Unfortunately, the connection between Messiah’s birth and the Feast of Tabernacles was gradually lost as the pagan symbology of the sun displaced the Biblical typology of the Feast of Tabernacles. The attempt of the Fathers to connect the Feast of Tabernacles with Christmas was not successful because the two feasts differ in origin, meaning, and authority. By adopting the date of December 25th, which was the pagan feast of the birthday of the Invincible Sun (dies natalis Solis Invicti),  the Christological meaning of the Feast of Tabernacles was gradually lost—as indicated by the fact that today nobody thinks of Christmas as being the antitypical fulfillment of the Feast of Tabernacles, when Messiah became flesh and tabernacled with us, in order to accomplish His redemptive plan to tabernacle with us throughout eternity in the world to come.

Conclusion

There is nothing wrong with celebrating the birth of the Messiah. In fact, through the annual celebrations of the Biblical festivals, the coming of Messiah to earth and his ultimate plan of reclaiming earth as his own, is to be repeatedly celebrated and rehearsed by all of Elohim's people.  The "right" reason for celebrating any holiday, and particularly the birth of Messiah, would be to remember what our Heavenly Father has done in the past and what he will do in the future for us.

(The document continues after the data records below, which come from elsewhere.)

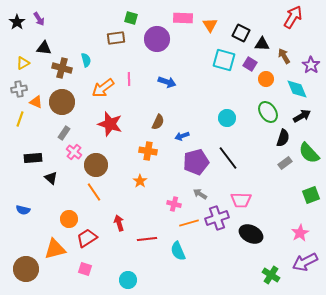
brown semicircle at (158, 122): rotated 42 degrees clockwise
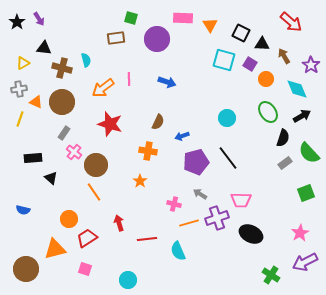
red arrow at (293, 17): moved 2 px left, 5 px down; rotated 100 degrees clockwise
green square at (311, 195): moved 5 px left, 2 px up
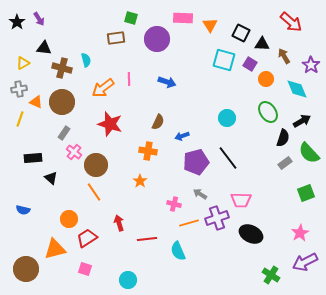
black arrow at (302, 116): moved 5 px down
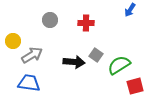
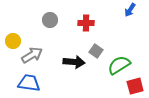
gray square: moved 4 px up
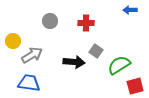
blue arrow: rotated 56 degrees clockwise
gray circle: moved 1 px down
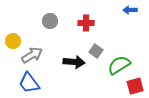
blue trapezoid: rotated 135 degrees counterclockwise
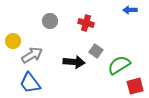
red cross: rotated 14 degrees clockwise
blue trapezoid: moved 1 px right
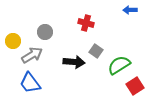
gray circle: moved 5 px left, 11 px down
red square: rotated 18 degrees counterclockwise
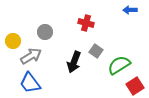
gray arrow: moved 1 px left, 1 px down
black arrow: rotated 105 degrees clockwise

The tabernacle in the wilderness is where Elohim met face to face with his people.  Elohim met another time with his people on the occasion of the birth of his Son.  And he will meet with his people yet again in the future, face to face, at the time of the fulfillment of the Feast of Tabernacles - when he ushers in his kingdom of righteousness.

The festivals of Elohim in the Old Testament Scriptures were given to his people for the very purpose of celebrating the great historical events of redemption.  The feast of Tabernacles was intended to be a time of excitement and celebration of the historical reality that Elohim has come and is coming to live in a human body with his redeemed people.  The evidence of Scripture is that this is precisely the time when Messiah was born, and it is precisely the time when Messiah will return again to "tabernacle with men." 

Can there really be any lingering doubt as to the Bible's message to us here?  Let's celebrate our Creator's promise to tabernacle with men during the real season of Messiah's birth.  Let's celebrate His incarnation during the Feast of Tabernacles!